Güneşli, pırıl pırıl bir cuma günü. Bodrum Marina’nın az ilerisinde bir köfteci. Yol kenarındaki masada iki kişi. Ateş ve Aslı. Karşı kaldırımda kalabalık bir ekip. Yönetmen, yapımcı, kamera, mikrofon, set amirleri, yoldan geçen arabalara göre ekibe direktif verenler, toplanıp çekimi izleyen kalabalığın içinde fotoğraf çeken olursa nazikçe “Lütfen siler misiniz, daha yayınlamamış bölüm ya, silerseniz çok memnun olurum,” diyenler. Bir de bütün bu karmaşanın içinde dev bir özgüvenle yere sırt üstü yatıp karnını açmış kocaman bir sokak köpeği. Karmaşa dediğime bakmayın, ortalık bayağı sessiz aslında; her şey tıkır tıkır işliyor. Ne panik, ne en ufak bir tereddüt, herkes ne yapacağını gayet iyi biliyor ve sakin sakin işini yapıyor. Bir önceki gece de görmüştüm buna benzer bir set manzarasını da orası Yıldızlı Otel’di; vızır vızır geçen arabalar, etrafta toplanmış insanlar yoktu. Güpegündüz Bodrum’un en işlek yerlerinden birinde de bu sükuneti görünce insan şaşırıyor. (Hatta yanlışlıkla neredeyse çekilmekte olan sahnenin içine yürüyor da son anda kendine geliyor.)

Amaç 1
Aşağıdaki (a), (b) ve (c) ifadelerinin okunacak metinle örtüşüp örtüşmediğini lütfen belirtin; her biri için evet ya da hayır deyip metindeki belirleyici sözleri aynen alıntılayın.
(a) Çekim bir cuma günü yapılıyor.
(b) Set alanında büyük bir panik yaşanıyor.
(c) Yıldızlı Otel'deki çekimde etrafta toplanmış insanlar vardı.

Verilen malzeme

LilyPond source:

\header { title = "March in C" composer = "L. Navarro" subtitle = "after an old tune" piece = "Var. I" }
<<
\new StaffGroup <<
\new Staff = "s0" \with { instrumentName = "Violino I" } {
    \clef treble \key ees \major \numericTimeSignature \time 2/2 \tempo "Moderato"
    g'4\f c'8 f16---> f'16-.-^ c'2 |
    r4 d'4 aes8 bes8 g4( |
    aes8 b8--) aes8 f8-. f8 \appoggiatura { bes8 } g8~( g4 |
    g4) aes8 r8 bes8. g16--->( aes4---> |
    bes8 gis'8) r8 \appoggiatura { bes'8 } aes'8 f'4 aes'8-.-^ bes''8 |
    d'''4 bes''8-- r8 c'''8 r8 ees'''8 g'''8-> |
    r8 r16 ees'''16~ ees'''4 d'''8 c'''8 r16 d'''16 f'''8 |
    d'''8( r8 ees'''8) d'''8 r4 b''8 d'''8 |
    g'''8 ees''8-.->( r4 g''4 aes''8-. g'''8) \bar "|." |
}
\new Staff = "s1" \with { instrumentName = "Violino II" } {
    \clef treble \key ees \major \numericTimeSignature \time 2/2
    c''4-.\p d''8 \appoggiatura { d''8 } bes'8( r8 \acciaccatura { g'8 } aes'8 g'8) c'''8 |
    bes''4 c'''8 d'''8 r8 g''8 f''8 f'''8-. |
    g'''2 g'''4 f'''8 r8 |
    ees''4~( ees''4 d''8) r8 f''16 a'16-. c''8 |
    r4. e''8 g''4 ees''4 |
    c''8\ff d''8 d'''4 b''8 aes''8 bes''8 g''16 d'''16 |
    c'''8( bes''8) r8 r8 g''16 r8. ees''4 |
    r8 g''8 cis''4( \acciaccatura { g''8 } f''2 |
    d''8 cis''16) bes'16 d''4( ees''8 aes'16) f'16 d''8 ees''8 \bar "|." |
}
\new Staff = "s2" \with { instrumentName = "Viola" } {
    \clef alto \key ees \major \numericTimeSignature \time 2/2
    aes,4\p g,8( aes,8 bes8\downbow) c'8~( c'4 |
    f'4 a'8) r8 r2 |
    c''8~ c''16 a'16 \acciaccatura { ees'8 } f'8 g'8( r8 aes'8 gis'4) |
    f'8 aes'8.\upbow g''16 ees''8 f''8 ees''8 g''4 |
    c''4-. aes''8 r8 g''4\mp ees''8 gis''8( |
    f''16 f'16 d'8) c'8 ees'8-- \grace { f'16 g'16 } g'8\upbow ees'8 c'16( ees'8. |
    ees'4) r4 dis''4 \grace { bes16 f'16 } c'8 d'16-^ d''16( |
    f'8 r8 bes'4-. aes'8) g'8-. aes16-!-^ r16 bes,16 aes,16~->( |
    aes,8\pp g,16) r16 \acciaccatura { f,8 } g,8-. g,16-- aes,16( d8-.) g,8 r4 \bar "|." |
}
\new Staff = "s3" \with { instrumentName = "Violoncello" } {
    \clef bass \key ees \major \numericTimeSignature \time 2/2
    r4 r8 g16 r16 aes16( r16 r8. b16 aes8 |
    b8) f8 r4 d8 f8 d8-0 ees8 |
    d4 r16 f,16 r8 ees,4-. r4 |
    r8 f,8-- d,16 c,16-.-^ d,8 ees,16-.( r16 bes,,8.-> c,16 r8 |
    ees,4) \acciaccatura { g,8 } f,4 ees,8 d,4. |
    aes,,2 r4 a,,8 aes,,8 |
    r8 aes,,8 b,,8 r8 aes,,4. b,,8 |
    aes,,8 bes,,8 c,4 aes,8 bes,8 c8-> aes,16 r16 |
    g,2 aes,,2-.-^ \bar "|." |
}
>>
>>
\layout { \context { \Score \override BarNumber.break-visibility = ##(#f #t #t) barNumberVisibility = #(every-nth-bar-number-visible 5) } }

Amaç 2
Kayıtlarda "clef" dizgesini içeren satırların tümünü bulup kopyalayın.

Sonuç 1
(a) Evet: "Güneşli, pırıl pırıl bir cuma günü."
(b) Hayır: "Ne panik, ne en ufak bir tereddüt, herkes ne yapacağını gayet iyi biliyor ve sakin sakin işini yapıyor."
(c) Hayır: "vızır vızır geçen arabalar, etrafta toplanmış insanlar yoktu."

Sonuç 2
    \clef treble \key ees \major \numericTimeSignature \time 2/2 \tempo "Moderato"
    \clef treble \key ees \major \numericTimeSignature \time 2/2
    \clef alto \key ees \major \numericTimeSignature \time 2/2
    \clef bass \key ees \major \numericTimeSignature \time 2/2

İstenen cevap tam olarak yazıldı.